Quienes transitan por este punto de la capital navarra se encuentran con una realidad que contrasta directamente con uno de los primeros compromisos que asumió el alcalde de EH Bildu cuando recuperó el bastón de mando: conseguir que ninguna persona tuviera que dormir al aire libre en Pamplona.

Asiron regresó a la Alcaldía el 28 de diciembre de 2023 después de que prosperara la polémica moción de censura contra Cristina Ibarrola, de UPN. La operación fue pactada entre EH Bildu y el PSN y recibió también los votos de Geroa Bai y Contigo-Zurekin. En total, la moción salió adelante con 15 votos frente a los 11 de UPN y PP. 

Los socialistas resultaron decisivos para devolver la Alcaldía a Asiron apenas seis meses después de las elecciones municipales. Desde UPN y PP se vinculó entonces aquel acuerdo con la política nacional y con los pactos del PSOE de Pedro Sánchez, una interpretación que EH Bildu rechazó públicamente. 

Nada más recuperar la Alcaldía, Asiron situó precisamente la lucha contra el sinhogarismo entre sus prioridades. El nuevo alcalde aseguró que trabajarían para conseguir que no hubiera personas durmiendo al aire libre y fue todavía más explícito al señalar que ese era su “primer objetivo” político.

Sin embargo, casi tres años después, las imágenes de personas pasando la noche a la intemperie continúan formando parte del paisaje cotidiano de Pamplona. La fotografía tomada en la Vuelta del Castillo vuelve a poner frente al espejo aquella promesa y muestra la distancia que todavía existe entre el compromiso anunciado por Asiron y la realidad que se observa en las calles.
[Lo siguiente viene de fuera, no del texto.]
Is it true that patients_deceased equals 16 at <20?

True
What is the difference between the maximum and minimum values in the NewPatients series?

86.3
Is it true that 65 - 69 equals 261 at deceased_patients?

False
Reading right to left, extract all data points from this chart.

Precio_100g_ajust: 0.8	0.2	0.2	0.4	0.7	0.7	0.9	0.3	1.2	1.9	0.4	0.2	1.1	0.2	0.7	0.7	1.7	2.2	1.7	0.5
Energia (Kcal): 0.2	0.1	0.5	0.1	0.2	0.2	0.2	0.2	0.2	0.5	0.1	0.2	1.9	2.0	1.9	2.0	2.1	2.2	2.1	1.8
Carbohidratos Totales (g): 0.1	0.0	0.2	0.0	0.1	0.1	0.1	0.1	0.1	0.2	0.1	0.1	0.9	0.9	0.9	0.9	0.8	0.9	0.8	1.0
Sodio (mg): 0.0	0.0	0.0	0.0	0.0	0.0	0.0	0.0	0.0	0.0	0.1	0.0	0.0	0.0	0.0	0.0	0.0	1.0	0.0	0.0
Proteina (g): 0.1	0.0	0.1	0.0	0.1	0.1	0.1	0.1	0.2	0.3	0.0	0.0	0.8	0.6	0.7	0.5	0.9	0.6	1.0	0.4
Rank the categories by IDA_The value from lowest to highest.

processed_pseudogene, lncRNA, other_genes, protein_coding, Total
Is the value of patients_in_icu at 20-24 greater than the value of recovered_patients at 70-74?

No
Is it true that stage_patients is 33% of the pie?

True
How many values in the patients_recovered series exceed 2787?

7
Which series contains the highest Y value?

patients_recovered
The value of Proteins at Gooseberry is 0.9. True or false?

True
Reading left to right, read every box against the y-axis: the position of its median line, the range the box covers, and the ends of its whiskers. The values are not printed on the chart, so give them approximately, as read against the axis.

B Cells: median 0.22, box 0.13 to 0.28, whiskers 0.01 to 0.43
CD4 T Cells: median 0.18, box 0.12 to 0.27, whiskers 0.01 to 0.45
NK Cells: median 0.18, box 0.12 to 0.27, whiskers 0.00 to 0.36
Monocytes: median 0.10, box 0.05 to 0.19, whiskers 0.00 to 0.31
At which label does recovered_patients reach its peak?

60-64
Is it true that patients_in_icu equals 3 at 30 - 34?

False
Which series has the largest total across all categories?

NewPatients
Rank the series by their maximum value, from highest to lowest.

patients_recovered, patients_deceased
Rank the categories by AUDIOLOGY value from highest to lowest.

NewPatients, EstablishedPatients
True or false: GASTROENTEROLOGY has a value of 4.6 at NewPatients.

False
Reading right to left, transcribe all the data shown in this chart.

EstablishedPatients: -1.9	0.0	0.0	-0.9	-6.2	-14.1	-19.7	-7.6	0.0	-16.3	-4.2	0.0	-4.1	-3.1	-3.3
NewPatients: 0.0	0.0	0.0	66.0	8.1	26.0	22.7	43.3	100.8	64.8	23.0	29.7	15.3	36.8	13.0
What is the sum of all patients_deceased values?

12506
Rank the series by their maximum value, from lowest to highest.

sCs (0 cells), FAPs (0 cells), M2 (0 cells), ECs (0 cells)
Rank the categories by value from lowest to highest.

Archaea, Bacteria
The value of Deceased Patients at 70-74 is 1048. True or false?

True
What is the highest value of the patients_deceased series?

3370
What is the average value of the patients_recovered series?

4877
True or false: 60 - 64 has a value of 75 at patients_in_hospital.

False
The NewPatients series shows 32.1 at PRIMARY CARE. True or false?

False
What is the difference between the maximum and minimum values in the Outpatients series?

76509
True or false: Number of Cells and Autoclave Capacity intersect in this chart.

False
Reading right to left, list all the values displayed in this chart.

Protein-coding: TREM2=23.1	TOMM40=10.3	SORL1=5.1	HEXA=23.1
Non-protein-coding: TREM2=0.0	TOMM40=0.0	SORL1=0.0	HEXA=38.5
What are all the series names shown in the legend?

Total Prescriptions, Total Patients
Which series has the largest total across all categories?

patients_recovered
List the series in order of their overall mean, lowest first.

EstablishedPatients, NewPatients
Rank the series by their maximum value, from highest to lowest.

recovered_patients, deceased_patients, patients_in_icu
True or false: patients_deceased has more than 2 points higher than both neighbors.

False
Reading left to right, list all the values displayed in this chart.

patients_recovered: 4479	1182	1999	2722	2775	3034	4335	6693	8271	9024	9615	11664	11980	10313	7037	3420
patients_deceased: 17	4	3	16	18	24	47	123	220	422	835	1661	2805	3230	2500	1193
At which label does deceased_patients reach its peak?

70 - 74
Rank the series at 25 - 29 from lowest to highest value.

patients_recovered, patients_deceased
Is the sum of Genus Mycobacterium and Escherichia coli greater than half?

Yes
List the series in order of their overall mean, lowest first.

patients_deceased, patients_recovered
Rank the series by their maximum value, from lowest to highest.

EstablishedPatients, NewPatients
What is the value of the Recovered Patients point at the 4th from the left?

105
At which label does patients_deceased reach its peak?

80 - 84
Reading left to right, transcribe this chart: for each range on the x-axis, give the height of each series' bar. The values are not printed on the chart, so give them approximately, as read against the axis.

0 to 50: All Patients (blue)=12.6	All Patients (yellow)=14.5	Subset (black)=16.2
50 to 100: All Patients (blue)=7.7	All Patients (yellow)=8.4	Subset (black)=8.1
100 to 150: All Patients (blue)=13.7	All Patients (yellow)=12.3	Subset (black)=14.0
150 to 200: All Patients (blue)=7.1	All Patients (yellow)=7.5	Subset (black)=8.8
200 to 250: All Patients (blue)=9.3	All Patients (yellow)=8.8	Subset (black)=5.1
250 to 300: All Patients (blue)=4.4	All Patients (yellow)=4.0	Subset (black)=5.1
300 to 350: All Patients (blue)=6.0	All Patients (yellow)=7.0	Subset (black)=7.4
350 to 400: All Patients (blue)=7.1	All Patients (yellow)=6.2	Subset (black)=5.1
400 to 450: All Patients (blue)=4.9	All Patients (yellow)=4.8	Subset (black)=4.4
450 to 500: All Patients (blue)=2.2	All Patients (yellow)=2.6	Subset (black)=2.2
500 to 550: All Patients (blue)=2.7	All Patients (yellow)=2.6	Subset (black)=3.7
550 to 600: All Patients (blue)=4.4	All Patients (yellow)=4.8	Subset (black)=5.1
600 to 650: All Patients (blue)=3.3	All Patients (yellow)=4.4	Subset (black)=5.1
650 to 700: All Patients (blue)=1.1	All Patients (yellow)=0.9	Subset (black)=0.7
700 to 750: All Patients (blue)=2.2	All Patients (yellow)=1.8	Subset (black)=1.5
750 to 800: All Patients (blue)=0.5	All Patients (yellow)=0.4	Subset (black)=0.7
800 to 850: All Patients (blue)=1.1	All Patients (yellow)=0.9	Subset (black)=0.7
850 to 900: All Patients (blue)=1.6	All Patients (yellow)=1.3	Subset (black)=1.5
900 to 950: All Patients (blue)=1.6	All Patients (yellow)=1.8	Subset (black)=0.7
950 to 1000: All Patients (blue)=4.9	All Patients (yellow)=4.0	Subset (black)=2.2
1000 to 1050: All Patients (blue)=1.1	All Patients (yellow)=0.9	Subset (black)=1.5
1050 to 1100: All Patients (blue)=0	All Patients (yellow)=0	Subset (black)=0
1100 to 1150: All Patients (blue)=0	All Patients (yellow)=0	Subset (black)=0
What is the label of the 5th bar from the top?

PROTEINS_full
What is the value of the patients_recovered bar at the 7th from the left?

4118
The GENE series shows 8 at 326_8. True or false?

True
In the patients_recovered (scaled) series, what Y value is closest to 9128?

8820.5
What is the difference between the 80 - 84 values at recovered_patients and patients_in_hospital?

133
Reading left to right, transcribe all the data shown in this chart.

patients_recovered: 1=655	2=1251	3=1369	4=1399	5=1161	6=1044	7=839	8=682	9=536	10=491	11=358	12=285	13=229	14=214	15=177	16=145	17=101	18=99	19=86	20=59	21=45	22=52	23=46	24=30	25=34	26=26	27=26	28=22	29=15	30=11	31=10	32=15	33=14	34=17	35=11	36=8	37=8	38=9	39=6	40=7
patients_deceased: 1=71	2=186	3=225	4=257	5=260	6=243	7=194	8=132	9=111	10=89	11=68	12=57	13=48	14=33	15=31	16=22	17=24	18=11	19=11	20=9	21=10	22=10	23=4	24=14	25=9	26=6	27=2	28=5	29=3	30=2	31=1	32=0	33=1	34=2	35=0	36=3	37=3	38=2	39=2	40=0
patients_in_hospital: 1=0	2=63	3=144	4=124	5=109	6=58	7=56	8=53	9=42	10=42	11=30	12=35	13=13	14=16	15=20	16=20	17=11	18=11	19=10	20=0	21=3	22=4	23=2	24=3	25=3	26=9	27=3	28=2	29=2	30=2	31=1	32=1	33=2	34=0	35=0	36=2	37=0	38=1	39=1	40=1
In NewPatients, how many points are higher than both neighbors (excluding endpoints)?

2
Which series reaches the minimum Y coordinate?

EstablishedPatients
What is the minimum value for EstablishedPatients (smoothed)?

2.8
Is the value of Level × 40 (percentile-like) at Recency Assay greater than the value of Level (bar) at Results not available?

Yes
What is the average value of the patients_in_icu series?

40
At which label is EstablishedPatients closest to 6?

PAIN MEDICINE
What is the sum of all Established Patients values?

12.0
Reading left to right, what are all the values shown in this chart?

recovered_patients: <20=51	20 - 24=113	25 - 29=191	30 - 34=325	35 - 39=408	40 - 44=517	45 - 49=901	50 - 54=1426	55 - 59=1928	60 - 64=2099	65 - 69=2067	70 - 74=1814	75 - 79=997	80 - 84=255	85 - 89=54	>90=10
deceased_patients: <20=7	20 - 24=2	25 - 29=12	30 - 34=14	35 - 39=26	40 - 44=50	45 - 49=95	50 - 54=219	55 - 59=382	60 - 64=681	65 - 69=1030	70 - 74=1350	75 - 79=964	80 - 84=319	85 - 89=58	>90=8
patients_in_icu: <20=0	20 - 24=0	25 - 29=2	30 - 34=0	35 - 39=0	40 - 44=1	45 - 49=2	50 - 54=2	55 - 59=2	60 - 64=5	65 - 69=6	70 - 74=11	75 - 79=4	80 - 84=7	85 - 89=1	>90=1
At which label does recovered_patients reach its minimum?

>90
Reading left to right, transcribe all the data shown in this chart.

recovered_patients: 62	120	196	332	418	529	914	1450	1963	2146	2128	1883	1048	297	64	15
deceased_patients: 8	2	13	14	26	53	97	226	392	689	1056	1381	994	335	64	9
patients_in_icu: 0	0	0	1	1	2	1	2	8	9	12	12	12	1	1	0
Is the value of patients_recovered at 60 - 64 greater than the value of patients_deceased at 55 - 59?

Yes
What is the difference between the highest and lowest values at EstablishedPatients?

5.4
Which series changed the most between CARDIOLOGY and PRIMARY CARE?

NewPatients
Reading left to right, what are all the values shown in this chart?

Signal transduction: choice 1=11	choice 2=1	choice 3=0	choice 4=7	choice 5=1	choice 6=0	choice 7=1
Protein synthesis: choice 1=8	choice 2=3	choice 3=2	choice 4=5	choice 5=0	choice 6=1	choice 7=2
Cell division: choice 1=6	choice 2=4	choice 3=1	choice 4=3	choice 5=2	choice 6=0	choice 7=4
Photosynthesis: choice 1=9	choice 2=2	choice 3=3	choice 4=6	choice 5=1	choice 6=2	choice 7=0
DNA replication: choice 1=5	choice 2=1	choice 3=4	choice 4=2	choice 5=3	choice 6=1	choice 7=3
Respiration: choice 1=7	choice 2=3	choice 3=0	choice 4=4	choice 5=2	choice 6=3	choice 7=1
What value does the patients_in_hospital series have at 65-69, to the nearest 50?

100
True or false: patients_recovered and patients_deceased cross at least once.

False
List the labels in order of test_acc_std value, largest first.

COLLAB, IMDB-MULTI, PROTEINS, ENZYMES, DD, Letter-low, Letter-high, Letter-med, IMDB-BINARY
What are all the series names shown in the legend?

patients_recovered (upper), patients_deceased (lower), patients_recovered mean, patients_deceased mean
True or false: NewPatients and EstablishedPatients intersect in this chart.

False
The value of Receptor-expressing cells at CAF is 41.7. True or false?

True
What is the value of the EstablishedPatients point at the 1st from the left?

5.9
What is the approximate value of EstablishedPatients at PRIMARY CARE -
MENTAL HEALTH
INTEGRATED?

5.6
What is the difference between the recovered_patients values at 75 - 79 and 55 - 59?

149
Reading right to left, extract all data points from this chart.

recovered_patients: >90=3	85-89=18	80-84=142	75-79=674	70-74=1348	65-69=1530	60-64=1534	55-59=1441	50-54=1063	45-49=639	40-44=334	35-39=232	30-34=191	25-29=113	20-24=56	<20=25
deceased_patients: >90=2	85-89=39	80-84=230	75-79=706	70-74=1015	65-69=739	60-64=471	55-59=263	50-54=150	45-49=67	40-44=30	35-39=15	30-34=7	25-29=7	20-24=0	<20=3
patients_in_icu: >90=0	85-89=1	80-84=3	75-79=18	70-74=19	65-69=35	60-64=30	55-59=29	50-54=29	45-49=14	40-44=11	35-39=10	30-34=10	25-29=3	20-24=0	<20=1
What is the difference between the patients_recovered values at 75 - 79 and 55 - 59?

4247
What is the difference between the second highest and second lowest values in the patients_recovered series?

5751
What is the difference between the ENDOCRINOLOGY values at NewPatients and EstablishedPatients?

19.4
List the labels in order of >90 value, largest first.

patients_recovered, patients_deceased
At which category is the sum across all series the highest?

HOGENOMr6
No se trata, además, de un problema nuevo en este mandato. Ya en febrero de 2024, apenas dos meses después de acceder a la Alcaldía, el propio Asiron admitió las dificultades para erradicar el sinhogarismo mientras entidades sociales advertían de que seguía habiendo personas obligadas a dormir al raso por falta de recursos suficientes. 

La cuestión ha continuado apareciendo durante los últimos años. Asociaciones y colectivos sociales han denunciado distintos casos de personas y familias vulnerables que no han encontrado una alternativa habitacional inmediata, manteniendo abierto uno de los problemas sociales que el alcalde había colocado en lo más alto de su lista de prioridades. 

Mientras tanto, en lugares tan transitados como la Vuelta del Castillo, la realidad sigue siendo visible. Un banco, una manta y la calle como dormitorio resumen una imagen especialmente dura en una ciudad que presume habitualmente de calidad de vida y que su alcalde prometió convertir en un lugar donde nadie tuviera que pasar la noche al aire libre.